Hi,

On Tue, 27 Oct 2009, Markus L wrote:

Hi,

I recently read the articles about the selective scheduling
implementation and found it quite interesting, I especially liked the
idea of how neatly software pipelining is integrated. The target I am
working on is a VLIW DSP so obviously these things are very important
for good code generation.

However when compiling the following C function with
-fselective-scheduling2 and -fsel-sched-pipelining I face a few
problems.

Increase verbosity of scheduler dumps to obtain more useful information by
passing the following flags:
 -fdump-rtl-sched1-details -fdump-rtl-sched2-details -fsched-verbose=6

It may also be useful to compare the scheduler behaviour on your target to
ia64.  Note that building full-fledged cross-compiler wouldn't be necessary,
just 'configure --target=ia64-linux && make all-gcc' and invoke gcc/cc1
(to produce dumps, change 'sched2' to 'mach' in the line above, since
sel-sched is invoked from machine-reorg pass on ia64).

More comments below.

long dotproduct2(int *a, int *b)
{
   int i;
   long s=0;

   for (i = 0; i < 256; i++)
      s += (long)*a++**b++;
   return s;
}

The output I get from sched2 pass is:
...
Scheduling region 0

Scheduling on fences: (uid:32;seqno:6;)
scanning new insn with uid = 80.
deleting insn with uid = 80.
Scheduled 0 bookkeeping copies, 0 insns needed bookkeeping, 0 insns
renamed, 0 insns substituted
Scheduling region 1

Scheduling on fences: (uid:72;seqno:1;)
scanning new insn with uid = 81.
deleting insn with uid = 81.
Scheduled 0 bookkeeping copies, 0 insns needed bookkeeping, 0 insns
renamed, 0 insns substituted
Scheduling region 2

Scheduling on fences: (uid:65;seqno:1;)
scanning new insn with uid = 82.
deleting insn with uid = 82.
Scheduled 0 bookkeeping copies, 0 insns needed bookkeeping, 0 insns
renamed, 0 insns substituted

(note 26 27 65 2 NOTE_INSN_FUNCTION_BEG)

(insn:TI 65 26 30 2 dotprod2.c:2 (set (mem:QI (pre_dec (reg/f:QI 32
sp)) [0 S1 A16])
       (reg/f:QI 32 sp)) 12 {pushqi1} (nil))

(insn 30 65 62 2 dotprod2.c:2 (set (reg/v:HI 16 a0l [orig:62 s ] [62])
       (const_int 0 [0x0])) 6 {*zero_load_hi} (expr_list:REG_EQUAL
(const_int 0 [0x0])
       (nil)))

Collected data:
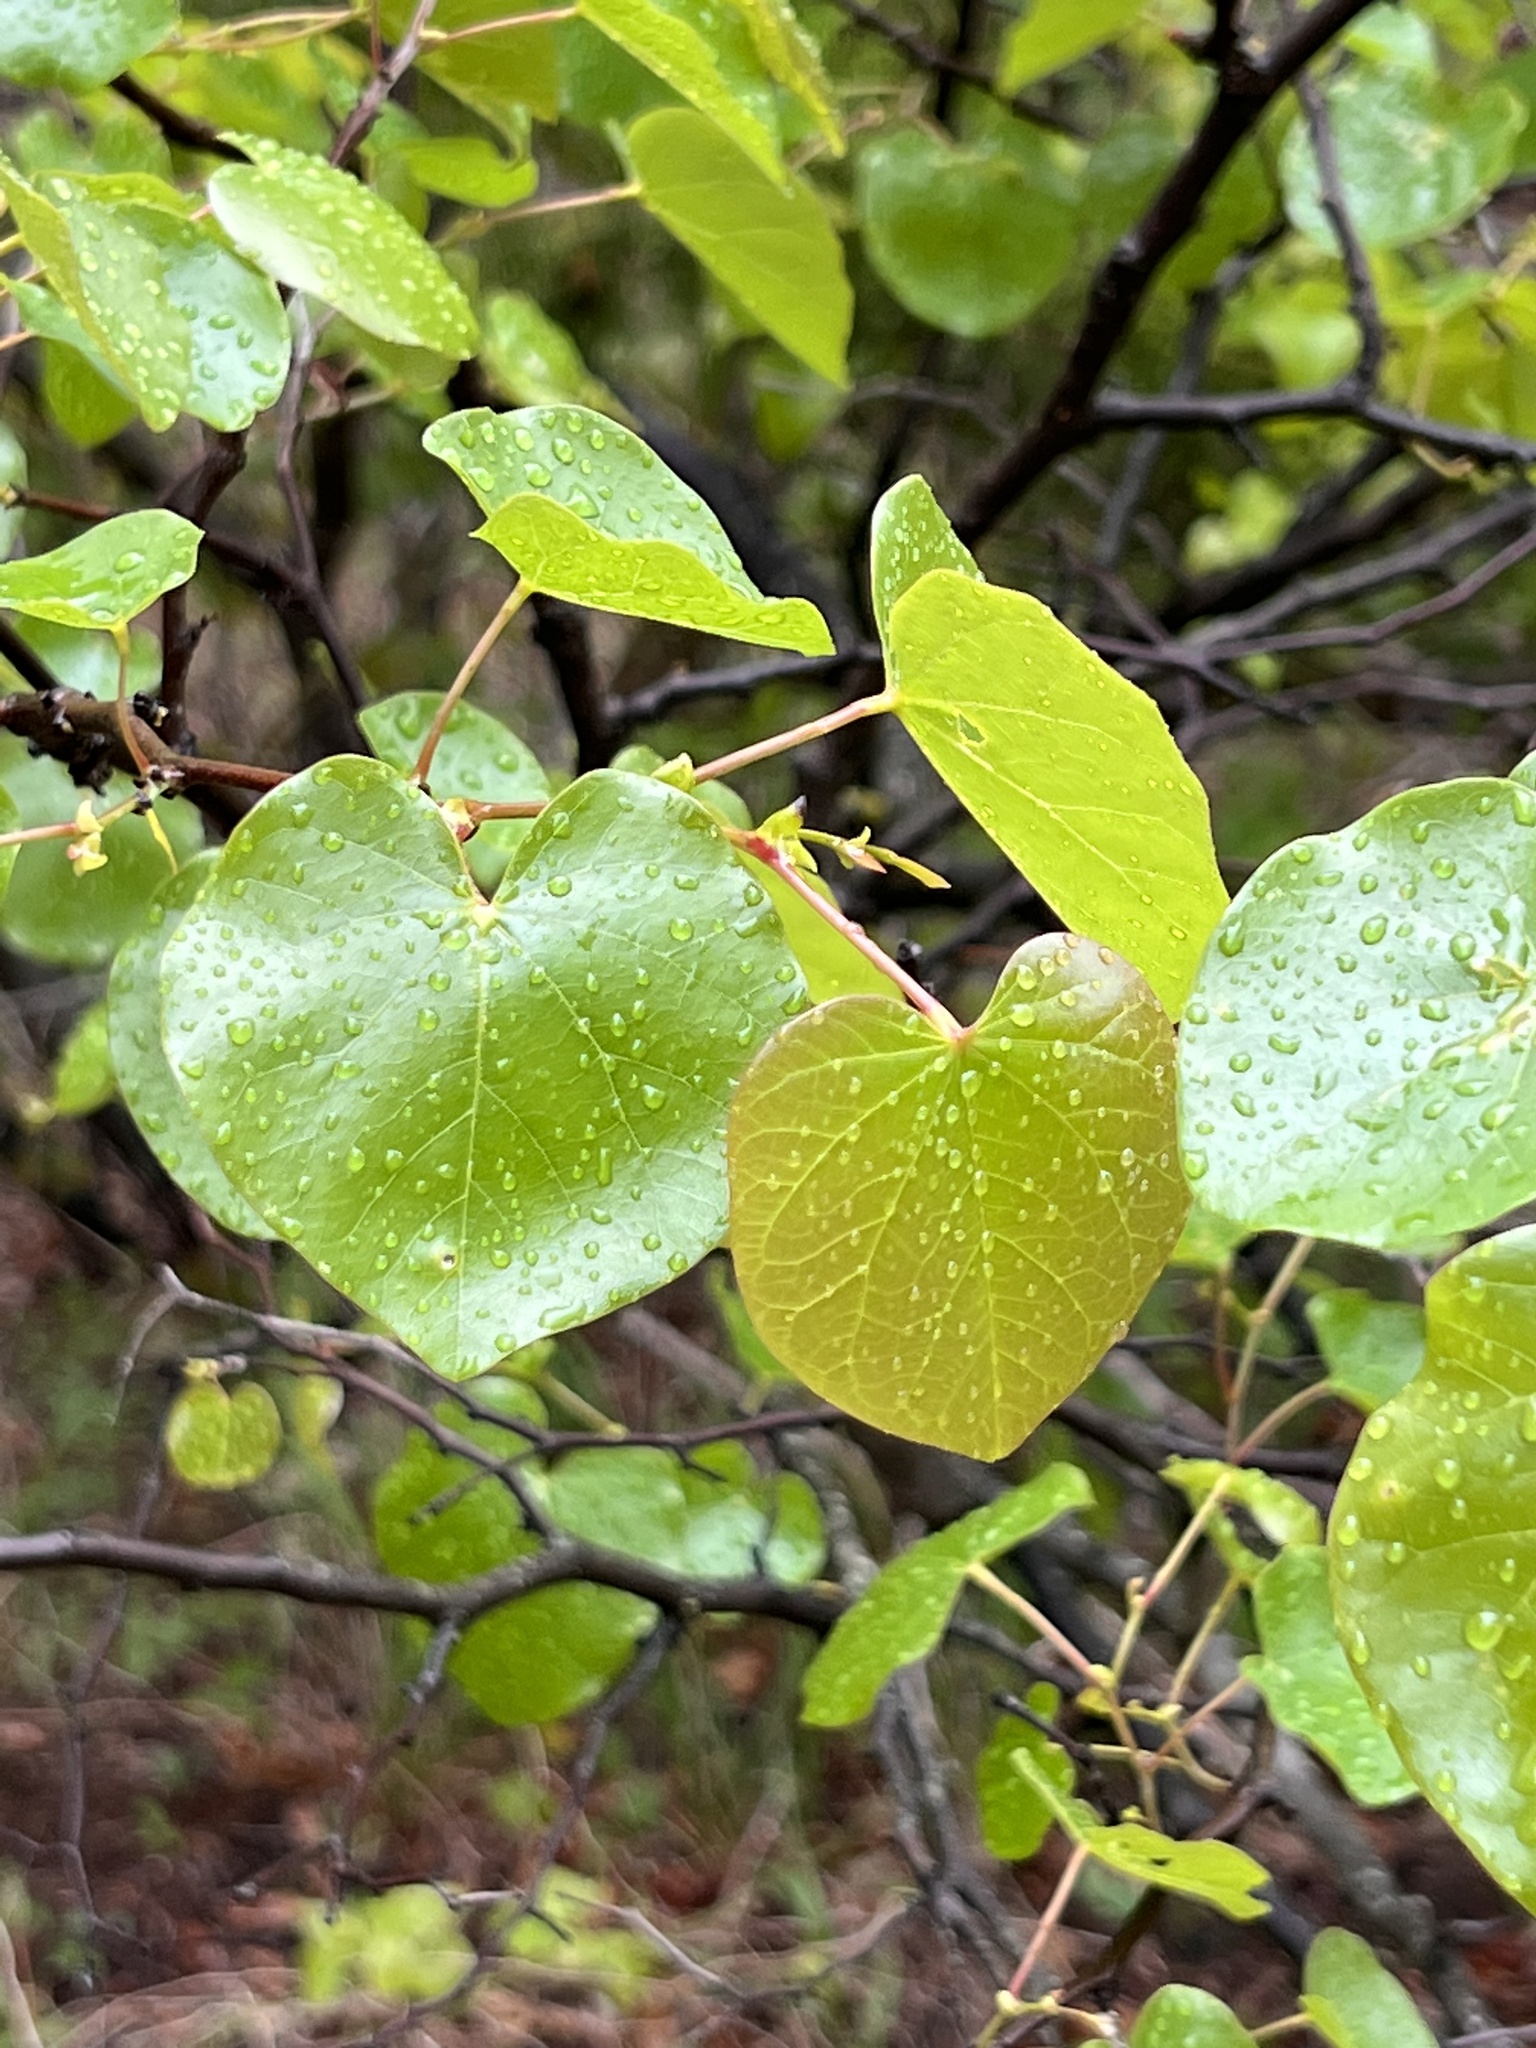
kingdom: Plantae
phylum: Tracheophyta
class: Magnoliopsida
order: Fabales
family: Fabaceae
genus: Cercis
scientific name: Cercis canadensis
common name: Eastern redbud
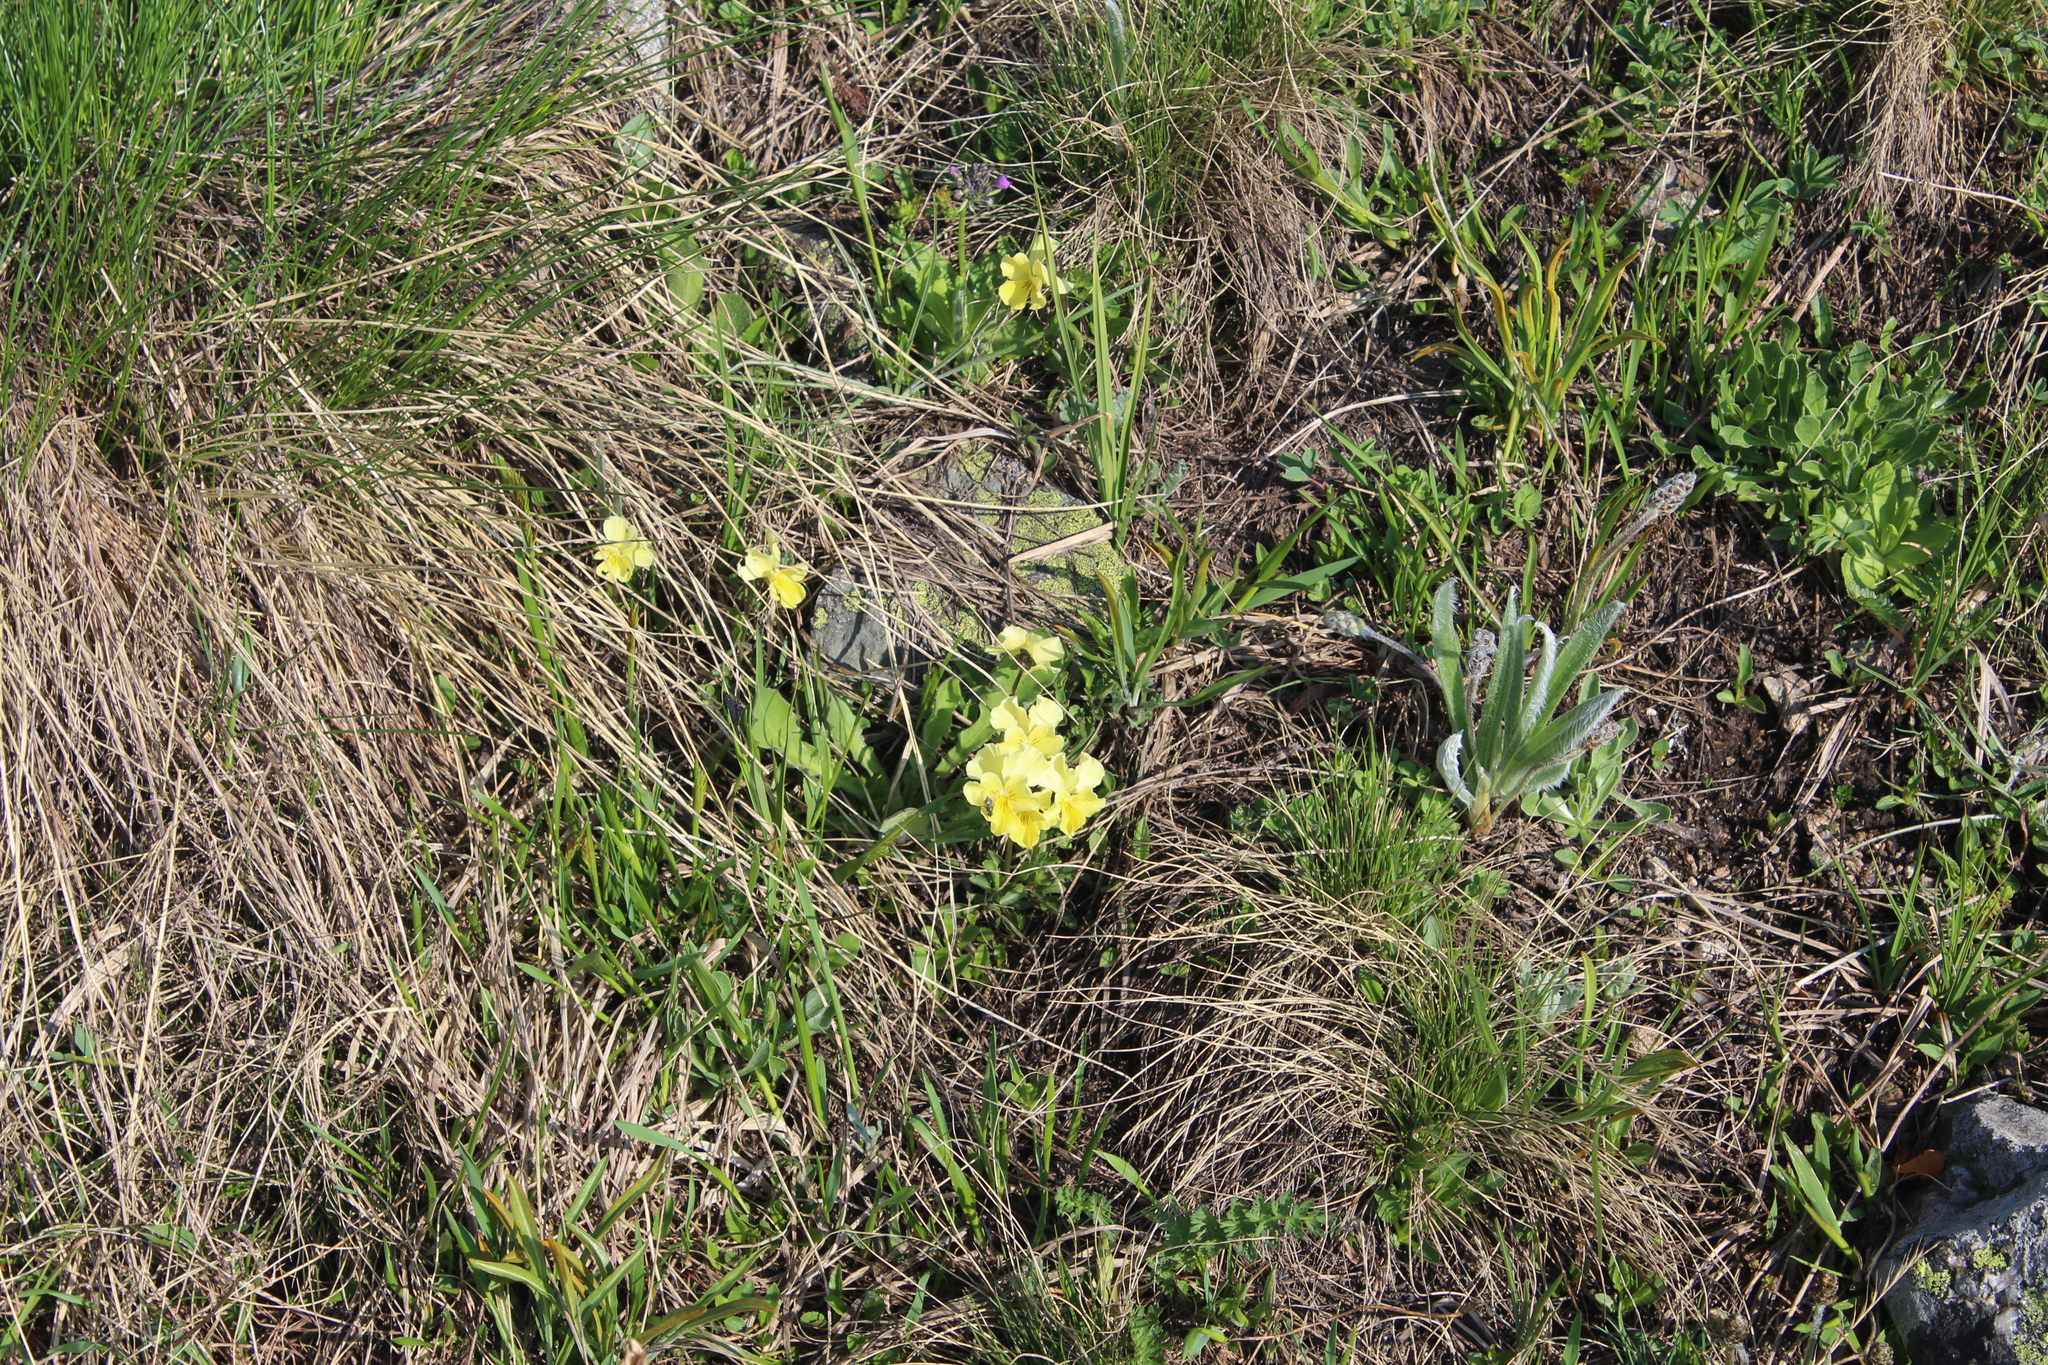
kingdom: Plantae
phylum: Tracheophyta
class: Magnoliopsida
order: Malpighiales
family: Violaceae
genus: Viola
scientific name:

TASK INSTRUCTIONS:
1) From the selective scheduling thread, extract the stretch from "scanning new insn with uid = 81." through "65 2 NOTE_INSN_FUNCTION_BEG)".
2) In the selective scheduling thread, which pass invokes sel-sched on ia64?
3) Proceed with the selective scheduling thread, picking up right after its final line.

EXERCISE ANSWERS:
1)
scanning new insn with uid = 81.
deleting insn with uid = 81.
Scheduled 0 bookkeeping copies, 0 insns needed bookkeeping, 0 insns
renamed, 0 insns substituted
Scheduling region 2

Scheduling on fences: (uid:65;seqno:1;)
scanning new insn with uid = 82.
deleting insn with uid = 82.
Scheduled 0 bookkeeping copies, 0 insns needed bookkeeping, 0 insns
renamed, 0 insns substituted

(note 26 27 65 2 NOTE_INSN_FUNCTION_BEG)

2) The machine-reorg pass.

3)
(insn 62 30 66 2 dotprod2.c:2 (set (reg:QI 2 r2 [70])
       (const_int 256 [0x100])) 5 {*constant_load_qi}
(expr_list:REG_EQUAL (const_int 256 [0x100])
       (nil)))

(insn:TI 66 62 67 2 dotprod2.c:2 (set (mem:QI (pre_dec (reg/f:QI 32
sp)) [0 S1 A16])
       (reg/f:QI 33 dp)) 12 {pushqi1} (nil))

(insn:TI 67 66 69 2 dotprod2.c:2 (set (reg/f:QI 33 dp)
       (reg/f:QI 32 sp)) 10 {*move_regs_qi} (nil))

(note 69 67 39 2 NOTE_INSN_PROLOGUE_END)

(code_label 39 69 31 3 2 "" [1 uses])

(note 31 39 34 3 [bb 3] NOTE_INSN_BASIC_BLOCK)

(note 34 31 32 3 NOTE_INSN_DELETED)

(insn:TI 32 34 33 3 dotprod2.c:10 (set (reg:QI 19 a1h [67])
       (mem:QI (post_inc:QI (reg/v/f:QI 1 r1 [orig:65 b ] [65])) [2
S1 A16])) 3 {*load_word_qi_with_post_inc} (expr_list:REG_INC
(reg/v/f:QI 1 r1 [orig:65 b ] [65])
       (nil)))

(insn 33 32 35 3 dotprod2.c:10 (set (reg:QI 18 a1l [68])
       (mem:QI (post_inc:QI (reg/v/f:QI 0 r0 [orig:64 a ] [64])) [2
S1 A16])) 3 {*load_word_qi_with_post_inc} (expr_list:REG_INC
(reg/v/f:QI 0 r0 [orig:64 a ] [64])
       (nil)))

(insn 35 33 61 3 dotprod2.c:10 (set (reg/v:HI 16 a0l [orig:62 s ] [62])
       (plus:HI (mult:HI (sign_extend:HI (reg:QI 19 a1h [67]))
               (sign_extend:HI (reg:QI 18 a1l [68])))
           (reg/v:HI 16 a0l [orig:62 s ] [62]))) 23 {multacc}
(expr_list:REG_DEAD (reg:QI 19 a1h [67])
       (expr_list:REG_DEAD (reg:QI 18 a1l [68])
           (nil))))

(jump_insn:TI 61 35 75 3 dotprod2.c:8 (parallel [
           (set (pc)
               (if_then_else (ne (reg:QI 2 r2 [70])
                       (const_int 1 [0x1]))
                   (label_ref:QI 39)
                   (pc)))
           (set (reg:QI 2 r2 [70])
               (plus:QI (reg:QI 2 r2 [70])
                   (const_int -1 [0xffffffff])))
           (use (const_int 255 [0xff]))
           (use (const_int 255 [0xff]))
           (use (const_int 1 [0x1]))
       ]) 43 {doloop_end_internal} (expr_list:REG_BR_PROB (const_int
9899 [0x26ab])
       (nil)))

(note 75 61 70 4 [bb 4] NOTE_INSN_BASIC_BLOCK)

(note 70 75 72 4 NOTE_INSN_EPILOGUE_BEG)

...

The loop body is not correctly scheduled, the TImode flags indicate
that the entire loop-body will be executed in a single cycle as a VLIW
packet and this will not work since no loop-prologue code has been
emitted.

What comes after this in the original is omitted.